Almond Macaroon Base:
1 1/2 cups whole blanched almonds
1 cup sugar
3 egg whites
Dash of salt
1/2 cup powdered sugar
3 teaspoons rice flour (found in the ethnic section of supermarkets)
1 1/2 teaspoons pure vanilla
1 drop of almond extract
Chocolate Mousse Filling:
1/2 cup water
1/2 cup granulated sugar
4 egg yolks
5 ounces semi-sweet chocolate, melted
6 ounces whipping cream
6 ounces bittersweet or semisweet chocolate, the best you can afford
1 tablespoon vegetable shortening (like Crisco)
Preheat oven to 350 degrees. Line 2 baking sheets with parchment paper.
Cookie base: Combine the almonds and sugar in a food processor. Grind until the almonds are pulverized.
Beat the egg whites with the salt to soft peaks, then slowly beat in the powdered sugar and rice flour. Beat until the mixture is stiff. Fold in the vanilla and almond extracts, and the pulverized nuts. Drop rounded tablespoons of batter onto the baking sheets.
Bake for 12 to 15 minutes, or until the surface of the cookies feels firm and the cookies are golden around the edges. Using a wide spatula, immediately remove the cookies to a rack to cool completely.

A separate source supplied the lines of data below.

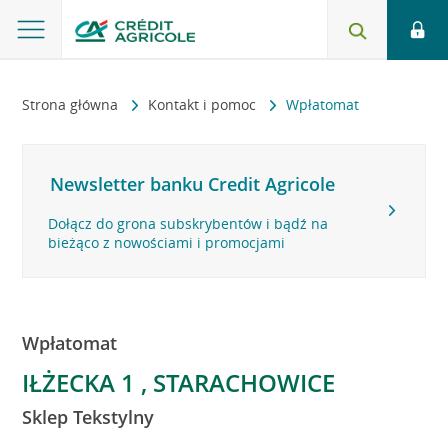
Strona główna
Kontakt i pomoc
Wpłatomat
Newsletter banku Credit Agricole
Dołącz do grona subskrybentów i bądź na
bieżąco z nowościami i promocjami
Wpłatomat
IŁŻECKA 1 , STARACHOWICE
Sklep Tekstylny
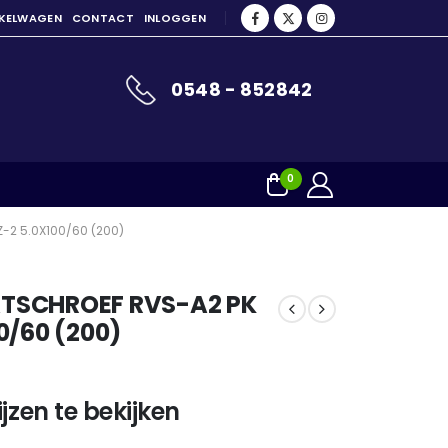
NKELWAGEN
CONTACT
INLOGGEN
0548 - 852842
0
-2 5.0X100/60 (200)
TSCHROEF RVS-A2 PK
0/60 (200)
jzen te bekijken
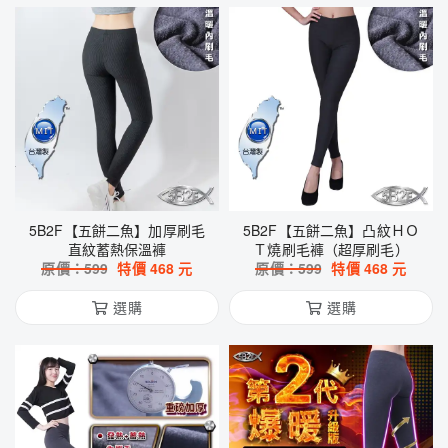
5B2F【五餅二魚】加厚刷毛
5B2F【五餅二魚】凸紋ＨＯ
直紋蓄熱保溫褲
Ｔ燒刷毛褲（超厚刷毛）
原價：
599
特價
468
元
原價：
599
特價
468
元
選購
選購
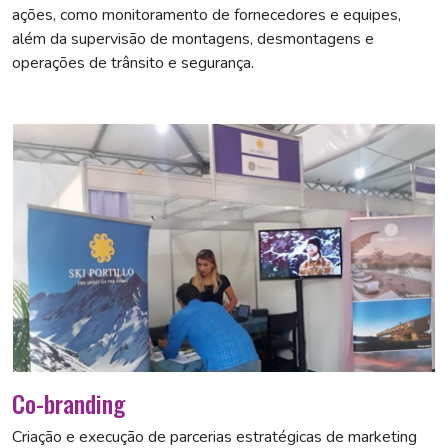
ações, como monitoramento de fornecedores e equipes,
além da supervisão de montagens, desmontagens e
operações de trânsito e segurança.
Co-branding
Criação e execução de parcerias estratégicas de marketing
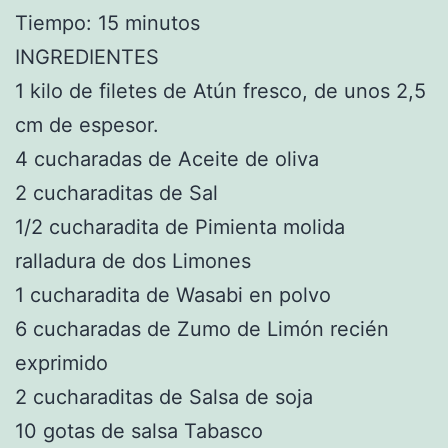
Tiempo: 15 minutos
INGREDIENTES
1 kilo de filetes de Atún fresco, de unos 2,5
cm de espesor.
4 cucharadas de Aceite de oliva
2 cucharaditas de Sal
1/2 cucharadita de Pimienta molida
ralladura de dos Limones
1 cucharadita de Wasabi en polvo
6 cucharadas de Zumo de Limón recién
exprimido
2 cucharaditas de Salsa de soja
10 gotas de salsa Tabasco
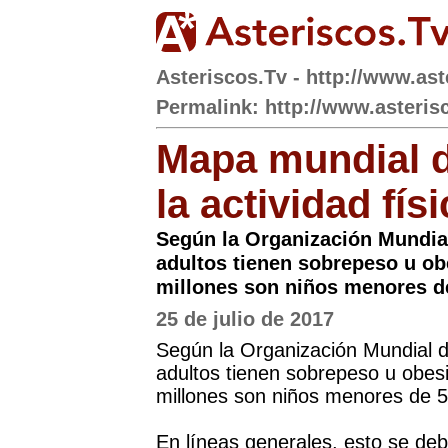
Asteriscos.Tv - http://www.ast
Permalink: http://www.asteris
Mapa mundial d
la actividad fís
Según la Organización Mundial
adultos tienen sobrepeso u ob
millones son niños menores d
25 de julio de 2017
Según la Organización Mundial d
adultos tienen sobrepeso u obe
millones son niños menores de 5
En líneas generales, esto se debe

For the mousse filling: Make a simple syrup by combining the water and sugar in a saucepan and simmering for 5 minutes. Put the yolks in the top of a double boiler over hot water (keep on a low burner). Beat 1 tablespoon of the hot simple syrup into the yolks to temper them, then slowly drizzle the remaining syrup into the yolks, beating constantly.
Cook for about 1 minute, or until slightly thickened. Do not overcook or the yolks will scramble. Remove the top of the double boiler from the bottom and let the yolk mixture cool to room temperature.
Melt the chocolate in a microwave (50% power) for 120 to 150 seconds. Let cool to room temperature. Whisk together the yolk mixture and chocolate.
Whip the cream until soft peaks form and fold into the chocolate. Cover and refrigerate for about 20 to 30 minutes.
To fill the cookies: Turn each cookie upside down so the flat side is facing up. Place a generous tablespoon of mousse on the flat side. When you have filled all of the cookies, place in a single layer in a dish with edges to help keep them facing up. Cover with plastic wrap and freeze.
To prepare chocolate coating: Melt the chocolate with the shortening in the top of a double boiler. Let cool to lukewarm (don't let it cool completely or it will be too thick).
Remove the cookies from the freezer and dip each, mousse-side down, into the chocolate coating. Do this quickly so the mousse doesn't break down.
Place the cookies chocolate-side up back in the dish. Refrigerate for at least 15 minutes before serving.
These keep well stored in an air-tight container in the refrigerator for up to 3 days.
Historical background: The cookie was originally created in Sweden for the famous actress. A proper Sarah is a crisp almond macaroon with a chocolate filling, and it's dipped in best-quality melted chocolate. Biting through the layers of cookie, mousse and crisp chocolate coating is the wonder of it all.